Toutes les écoles qui se basent sur la psychologie des profondeurs acceptent l’existence d’un inconscient. Jung le fait d’une façon opiniâtre et spécifique. Dans le contexte freudien, l’inconscient est une sorte de dépôt pour tout ce qui n’est pas permis, refoulé. L’inconscient freudien – l’inconscient personnel – est donc constellé par des contenus qui ont été conscients mais qui ont été refoulés parce qu’inadmissibles. L’inconscient personnel est dès lors de la même nature que les contenus du moi, dont il est scindé. Un censeur veille à ce que les contenus refoulés ne puissent revenir, à moins qu’il ne soit pas déformés (voir le rêve): c’est le modèle freudien, centré sur ce conflit.
Ce modèle a commencé par éveiller l’intérêt et l’enthousiasme de Jung; il le considère comme nouveau et révolutionnaire et l’accepte. Plus tard toutefois il le considère comme trop étroit, trop unilatéral et partiel. A côté du pôle instinctuel, indéniable, la libido sexuelle, l’inconscient a pour Jung une dimension plus large, mystérieuse, qu’il a du mal à rendre compréhensible, et où il utilise des termes tels que "créatif","spirituel","numineux" et "inconscient collectif".Il attribue à la libido une signification beaucoup plus large: une force propulsive, étrangère au moi, le "tout autre", une dimension qui cherche à s'incarner, à s’intégrer dans le moi conscient. Ce "tout autre" peut donc être complètement nouveau, c’est-à-dire qui n’a jamais été conscient; il peut – dans le meilleur cas – revitaliser le moi qui s’y confronte et qui s’y immerge ; il peut aussi le désintégrer. Dans cette confrontation la place et le rôle du moi conscient sont cruciaux. Jung n’a pas développé cette dynamique spécifique à partir de considérations théoriques, mais bien à partir d’expériences personnelles: il a développé une sensibilité et une affinité particulières pour les aspect plutôt créatifs de l'inconscient. Les exemples abondent dans ses "Septem Sermones", "Aion"ou le Livre Rouge". Dans ce grand respect pour l’inconscient en tant que trésor potentiel, Jung s’écarte nettement de la vision freudienne bien délimitée, qui ne tient pas compte de cet aspect énigmatique de l’inconscient et qui s’en débarrasse en l’appelant "les flots de l’occulte".

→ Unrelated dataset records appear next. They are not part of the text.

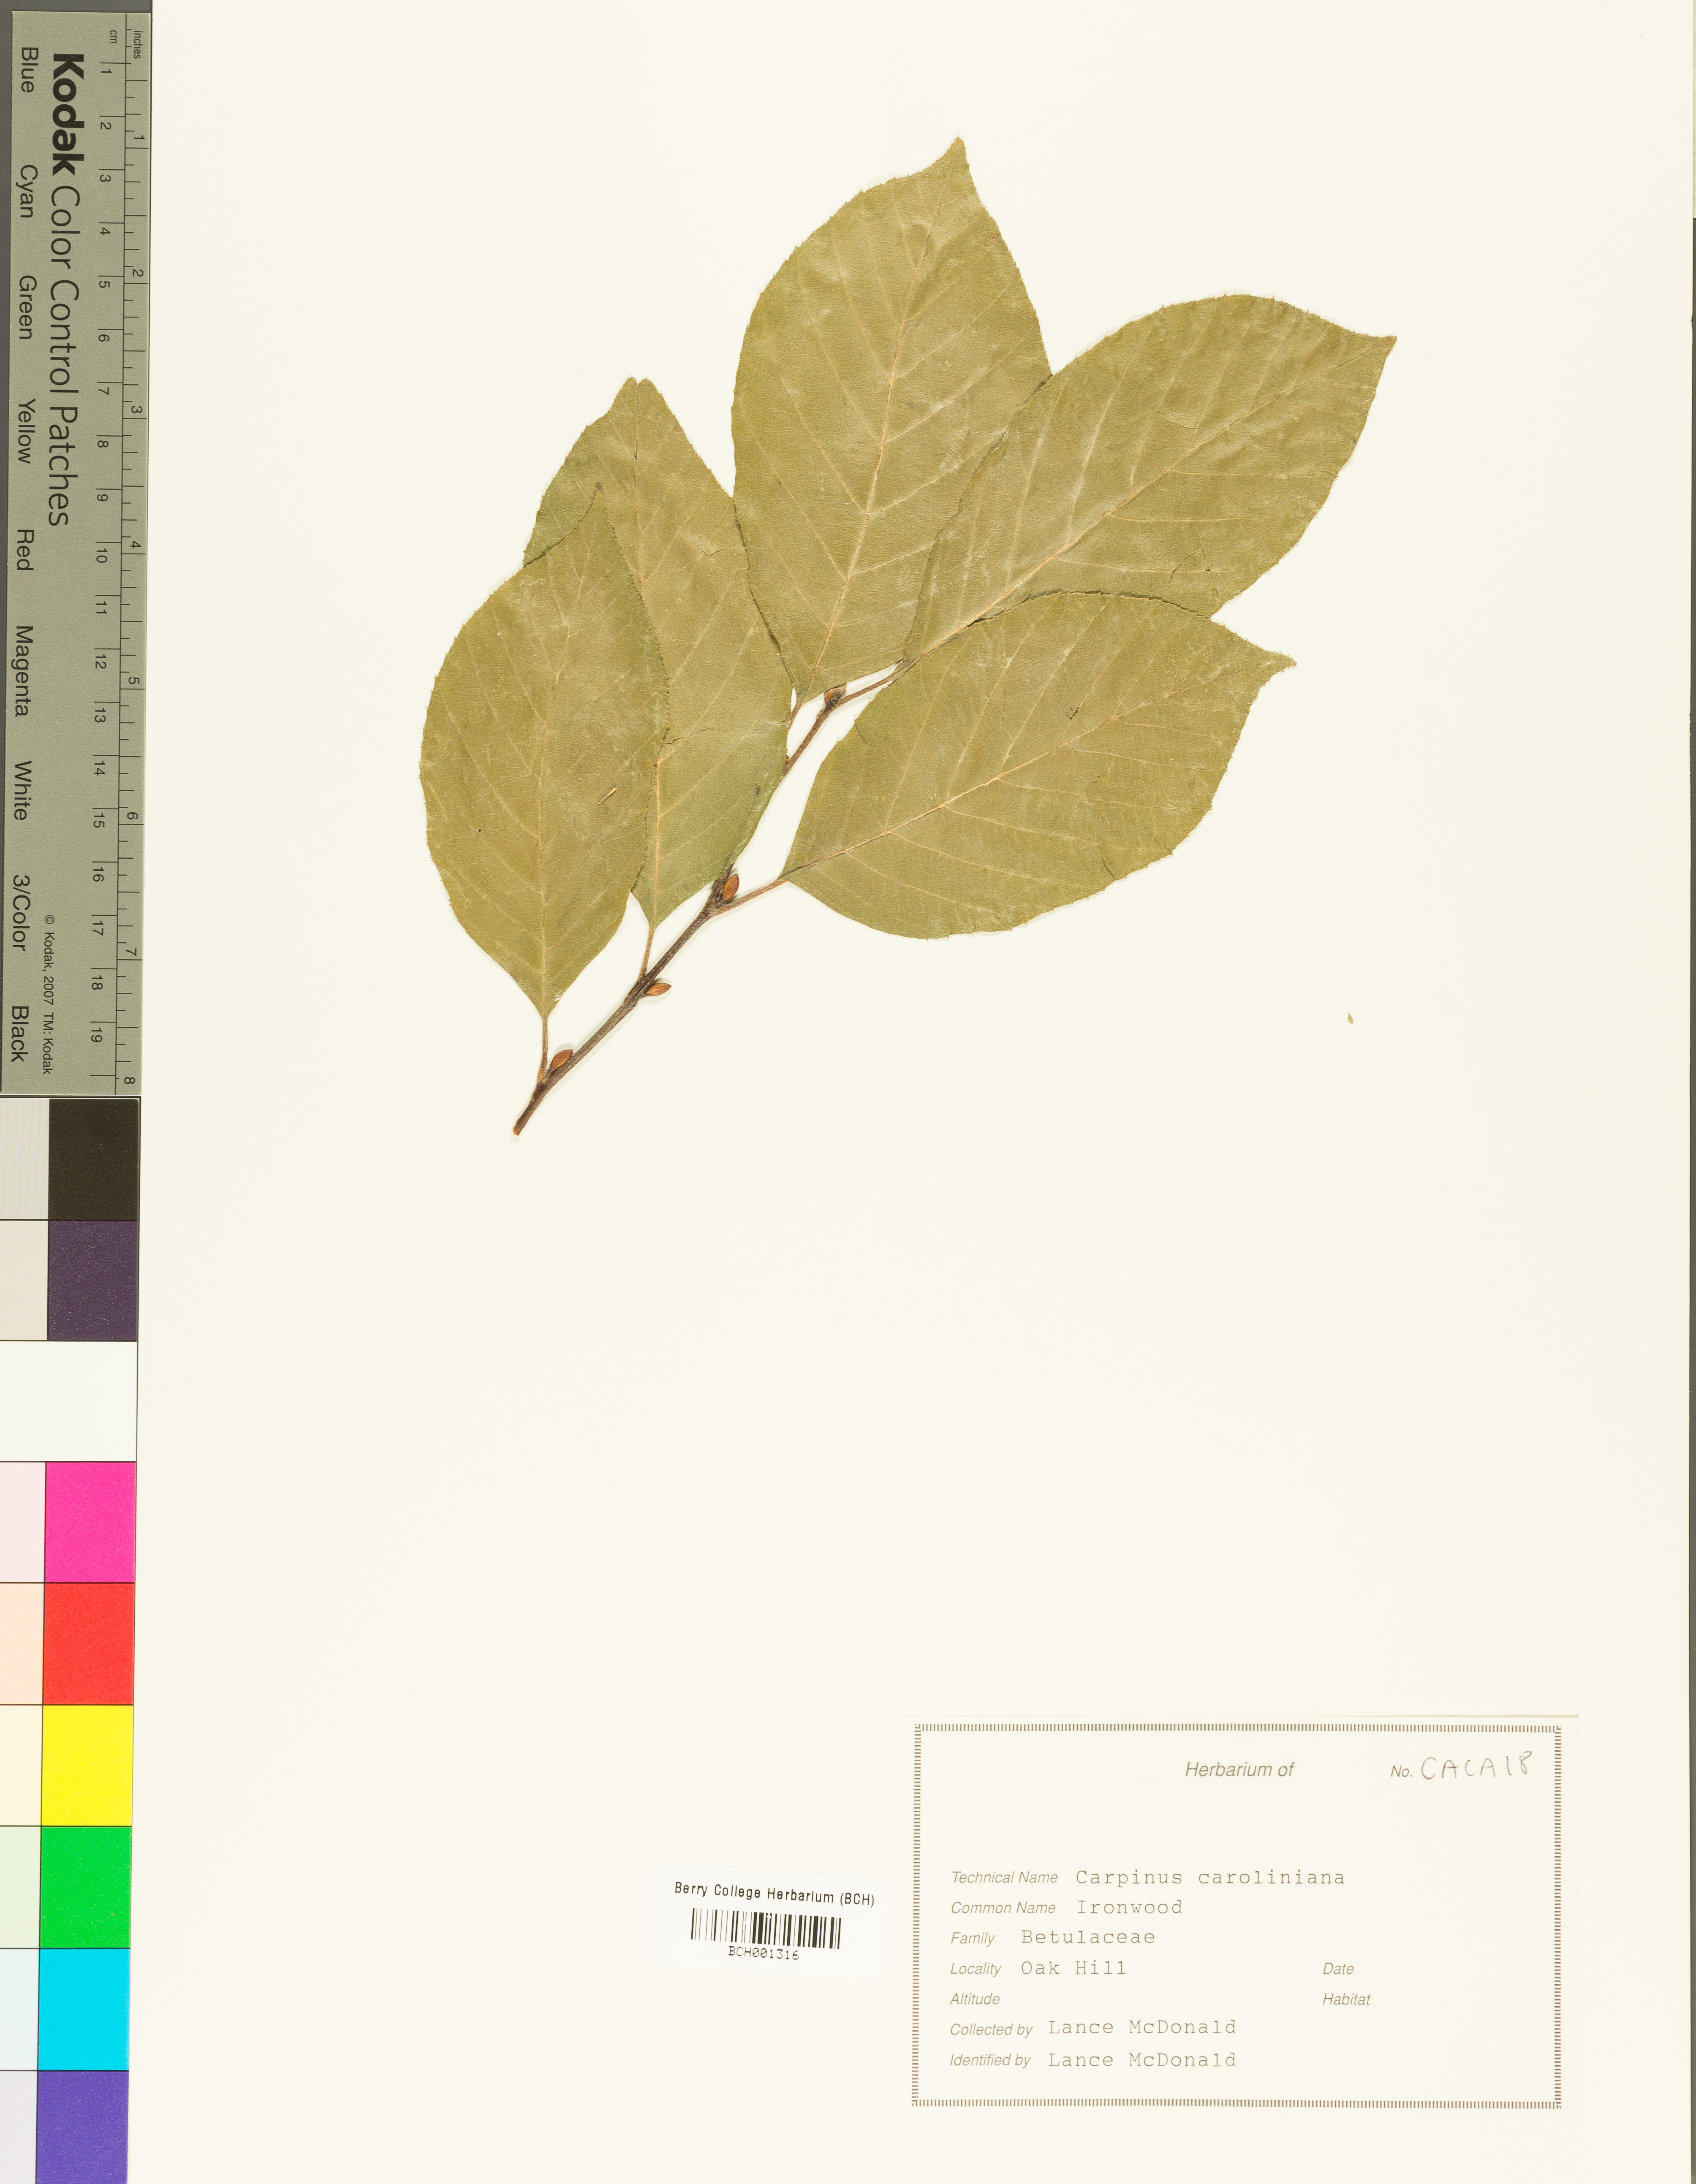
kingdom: Plantae
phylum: Tracheophyta
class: Magnoliopsida
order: Fagales
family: Betulaceae
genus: Carpinus
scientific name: Carpinus caroliniana
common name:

Le fait que Jung tient compte de cet aspect énigmatique constitue une des raisons pour lesquelles son œuvre n’a pas la même clarté que celle de Freud.Il est aisé de la critiquer d’un point de vue strictement scientifique, ne fût-ce qu’en dénonçant les nombreuses confusions et contradictions qu’elle contient. Jung même en était bien conscient; il s’en excuse même. Il décrit ses termes comme la meilleure approche possible à un moment donné, des hypothèses de travail provisoires. Ses concepts "ombre","anima", "animus" et "Soi" ne sont pas des concepts fixes, mais des descriptions glissantes en évolution, nécessitant une approche poétique, mais qui énervent l’homme de science positiviste. Le concept d’ "archétype" en constitue un bel exemple: un concept en continuelle transformation et toujours difficile à comprendre. Il arrive que Jung hésite pendant des années avant d’introduire un concept, par exemple celui de "synchronicité". Il faut donc non seulement prendre en compte ce que Jung écrit, mais aussi la période où il l’a écrit. La fondation d’une école n’était pas le premier souci de Jung. Il est probable qu’il ait écrit ses meilleurs textes uniquement pour soi-même. Il s’ensuit que ses concepts élusifs et poétiques constituent un piège, spécialement pour ceux qui pensent devoir absorber ses idées dans un esprit non-critique; alors les idées risquent de dégénérer en dogmes religieux. L’œuvre de Jung ne peut pas être lue et abordée comme un discours de maître, mais à partir d’une confrontation critique. Il ne faut pas suivre ni imiter Jung ; il faut plutôt lire son œuvre comme une espèce de rêve avec lequel on peut jouer, auquel on se confronte et dont on distille sa propre vérité. Jung est lui-même un texte à interpréter.